For the human eye to see clearly and comfortably for a long time, the balance between the accommodation function to make the focus clear and the disjunctive movement (vergence) to make it into one image must be well maintained. At the same time, the visual fixation function that keeps the micromovement of the eye stable is important, and there is a training program to improve and maintain this function.
In the 4 Δ BO examination, the same examination results were obtained by both the existing and the kiosk-type examination methods in the same way as the visual fixation examination. 4 Δ BO examination is an examination used to determine the presence or absence of a suppression area and microscopic central scotoma. Given that it is necessary to determine the micromovement of the eye, the proficiency of the examiner is required. If there is a suppression area or microscopic scotoma in the eye, monocular vision and stereoacuity tend to decrease, and monofixation syndrome [
25,
26] symptoms may appear due to small-angle strabismus [
27,
28]. Monocular fixation reduces stereopsis. In ocular physiology, when suppression occurs to enable binocular vision as much as possible, the non-suppression eye is weakened to make the suppression eye focus. In binocular rivalry that occurs in the brain, it increases the neural transmission power of the suppression eye.
7. Conclusions
In clinical sites, such as ophthalmic clinics and opticians, it is very important to derive accurate examination values by performing subjective and objective examinations in parallel. This means matching the symmetric characteristics between the two test examination methods. Even if the examination value is derived based on accurate objective examinations, failure may occur owing to various factors if the optical prescription is given by considering only the objective examination value without the subjective examination of the patient.

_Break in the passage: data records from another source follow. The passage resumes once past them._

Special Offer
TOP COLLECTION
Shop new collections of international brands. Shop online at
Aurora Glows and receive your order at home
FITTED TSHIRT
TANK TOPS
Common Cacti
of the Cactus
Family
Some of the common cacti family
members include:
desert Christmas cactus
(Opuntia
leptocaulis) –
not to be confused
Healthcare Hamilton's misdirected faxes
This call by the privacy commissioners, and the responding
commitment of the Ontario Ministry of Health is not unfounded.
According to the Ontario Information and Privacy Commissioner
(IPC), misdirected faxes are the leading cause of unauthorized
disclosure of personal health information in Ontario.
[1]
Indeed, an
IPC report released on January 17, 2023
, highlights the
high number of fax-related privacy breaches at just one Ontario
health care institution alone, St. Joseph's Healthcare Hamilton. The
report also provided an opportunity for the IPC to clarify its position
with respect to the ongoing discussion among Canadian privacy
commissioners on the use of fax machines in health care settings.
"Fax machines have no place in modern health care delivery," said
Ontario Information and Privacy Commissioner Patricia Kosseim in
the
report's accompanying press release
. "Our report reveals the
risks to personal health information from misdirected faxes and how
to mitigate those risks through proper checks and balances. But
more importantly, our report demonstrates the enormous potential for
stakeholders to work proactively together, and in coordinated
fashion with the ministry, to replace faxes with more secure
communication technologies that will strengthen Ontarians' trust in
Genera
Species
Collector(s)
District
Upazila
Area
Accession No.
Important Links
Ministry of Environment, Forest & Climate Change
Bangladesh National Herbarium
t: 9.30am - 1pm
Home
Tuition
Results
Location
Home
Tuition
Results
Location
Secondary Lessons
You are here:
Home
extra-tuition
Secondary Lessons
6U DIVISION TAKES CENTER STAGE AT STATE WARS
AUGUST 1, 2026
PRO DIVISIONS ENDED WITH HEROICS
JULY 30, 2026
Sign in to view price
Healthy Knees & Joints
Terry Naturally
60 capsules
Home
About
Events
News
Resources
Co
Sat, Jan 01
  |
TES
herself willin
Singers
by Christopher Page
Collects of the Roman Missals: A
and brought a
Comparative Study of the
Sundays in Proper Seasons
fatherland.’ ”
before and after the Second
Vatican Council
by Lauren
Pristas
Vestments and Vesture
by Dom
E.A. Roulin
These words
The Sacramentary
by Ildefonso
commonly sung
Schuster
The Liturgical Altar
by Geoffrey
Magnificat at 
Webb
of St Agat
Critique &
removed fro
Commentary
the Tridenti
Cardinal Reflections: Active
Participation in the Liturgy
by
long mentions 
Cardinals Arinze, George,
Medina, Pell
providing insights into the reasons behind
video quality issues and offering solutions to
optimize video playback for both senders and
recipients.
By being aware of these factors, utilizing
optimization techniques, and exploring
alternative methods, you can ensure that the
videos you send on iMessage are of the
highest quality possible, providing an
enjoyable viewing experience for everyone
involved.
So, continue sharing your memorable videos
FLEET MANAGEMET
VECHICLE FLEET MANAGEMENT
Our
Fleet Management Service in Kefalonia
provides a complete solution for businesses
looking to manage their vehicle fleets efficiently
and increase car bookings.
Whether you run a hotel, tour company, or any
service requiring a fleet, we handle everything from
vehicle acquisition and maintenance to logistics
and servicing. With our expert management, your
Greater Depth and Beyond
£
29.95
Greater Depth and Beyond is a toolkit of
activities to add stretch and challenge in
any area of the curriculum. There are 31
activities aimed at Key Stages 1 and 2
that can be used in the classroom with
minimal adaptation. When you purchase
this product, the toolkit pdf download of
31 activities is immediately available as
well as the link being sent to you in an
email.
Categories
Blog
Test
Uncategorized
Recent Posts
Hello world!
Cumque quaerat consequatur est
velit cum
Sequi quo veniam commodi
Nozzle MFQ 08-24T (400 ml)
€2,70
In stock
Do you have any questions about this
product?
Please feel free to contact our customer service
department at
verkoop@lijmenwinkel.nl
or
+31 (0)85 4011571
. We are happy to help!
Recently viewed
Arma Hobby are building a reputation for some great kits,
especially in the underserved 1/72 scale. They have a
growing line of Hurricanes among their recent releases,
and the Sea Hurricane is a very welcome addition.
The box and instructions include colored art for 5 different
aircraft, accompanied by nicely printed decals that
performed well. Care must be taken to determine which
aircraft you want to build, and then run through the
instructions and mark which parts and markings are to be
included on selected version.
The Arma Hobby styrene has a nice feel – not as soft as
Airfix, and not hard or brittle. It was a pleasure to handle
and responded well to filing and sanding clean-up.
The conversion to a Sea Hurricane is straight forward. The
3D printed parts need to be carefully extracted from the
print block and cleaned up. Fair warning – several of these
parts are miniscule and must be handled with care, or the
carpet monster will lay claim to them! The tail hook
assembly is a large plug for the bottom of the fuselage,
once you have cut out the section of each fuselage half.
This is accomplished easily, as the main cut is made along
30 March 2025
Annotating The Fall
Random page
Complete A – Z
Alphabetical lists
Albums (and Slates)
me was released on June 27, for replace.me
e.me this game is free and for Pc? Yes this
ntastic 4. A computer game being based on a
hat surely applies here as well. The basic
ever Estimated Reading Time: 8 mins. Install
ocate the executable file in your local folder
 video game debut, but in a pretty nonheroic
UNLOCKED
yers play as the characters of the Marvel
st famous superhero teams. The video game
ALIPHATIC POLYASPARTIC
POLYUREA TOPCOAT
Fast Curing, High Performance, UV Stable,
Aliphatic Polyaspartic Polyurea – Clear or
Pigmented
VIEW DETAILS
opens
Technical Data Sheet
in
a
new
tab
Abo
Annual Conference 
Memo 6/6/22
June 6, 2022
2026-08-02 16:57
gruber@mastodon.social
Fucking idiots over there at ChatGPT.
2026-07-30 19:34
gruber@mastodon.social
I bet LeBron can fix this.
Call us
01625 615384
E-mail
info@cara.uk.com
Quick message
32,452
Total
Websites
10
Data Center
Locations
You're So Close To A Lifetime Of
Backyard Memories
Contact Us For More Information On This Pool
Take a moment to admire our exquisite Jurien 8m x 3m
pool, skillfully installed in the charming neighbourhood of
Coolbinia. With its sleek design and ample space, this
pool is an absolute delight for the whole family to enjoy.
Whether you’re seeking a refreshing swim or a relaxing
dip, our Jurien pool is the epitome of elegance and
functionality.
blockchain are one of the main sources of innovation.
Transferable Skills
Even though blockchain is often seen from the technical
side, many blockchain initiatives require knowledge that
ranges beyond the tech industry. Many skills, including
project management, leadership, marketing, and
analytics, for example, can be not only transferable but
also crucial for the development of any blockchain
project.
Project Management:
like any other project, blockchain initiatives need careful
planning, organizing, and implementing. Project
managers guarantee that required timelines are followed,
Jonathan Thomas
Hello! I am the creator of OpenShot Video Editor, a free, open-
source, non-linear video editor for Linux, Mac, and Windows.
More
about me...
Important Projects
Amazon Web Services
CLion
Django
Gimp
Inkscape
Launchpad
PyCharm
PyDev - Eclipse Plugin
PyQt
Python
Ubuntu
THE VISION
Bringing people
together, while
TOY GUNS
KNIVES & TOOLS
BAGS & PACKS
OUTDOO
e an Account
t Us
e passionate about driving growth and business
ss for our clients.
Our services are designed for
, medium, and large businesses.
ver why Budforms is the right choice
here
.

In this study, we demonstrated that npc, visual fixation, and 4 Δ BO examination can objectively examine visual function using the gaze-tracking-based kiosk-type examination method. The method’s effectiveness was verified based on comparisons with the existing examination method (derivation and proof of symmetric properties). The kiosk-type examination method proposed in this study shows that the examination can be easily conducted in parallel with the existing method. In the future, a model can be developed that can conveniently conduct examinations by the examinee at clinical centers, such as the Ophthalmic Clinic and Optician. In addition, if the clinic center establishes the kiosk-type visual function examination system proposed in this paper, users can easily and conveniently perform preliminary examination, so that they can check approximate visual function information before this test. Subjective examination and objective examination can be performed together; thus, many industrial uses are expected as the accuracy of examination results can be improved.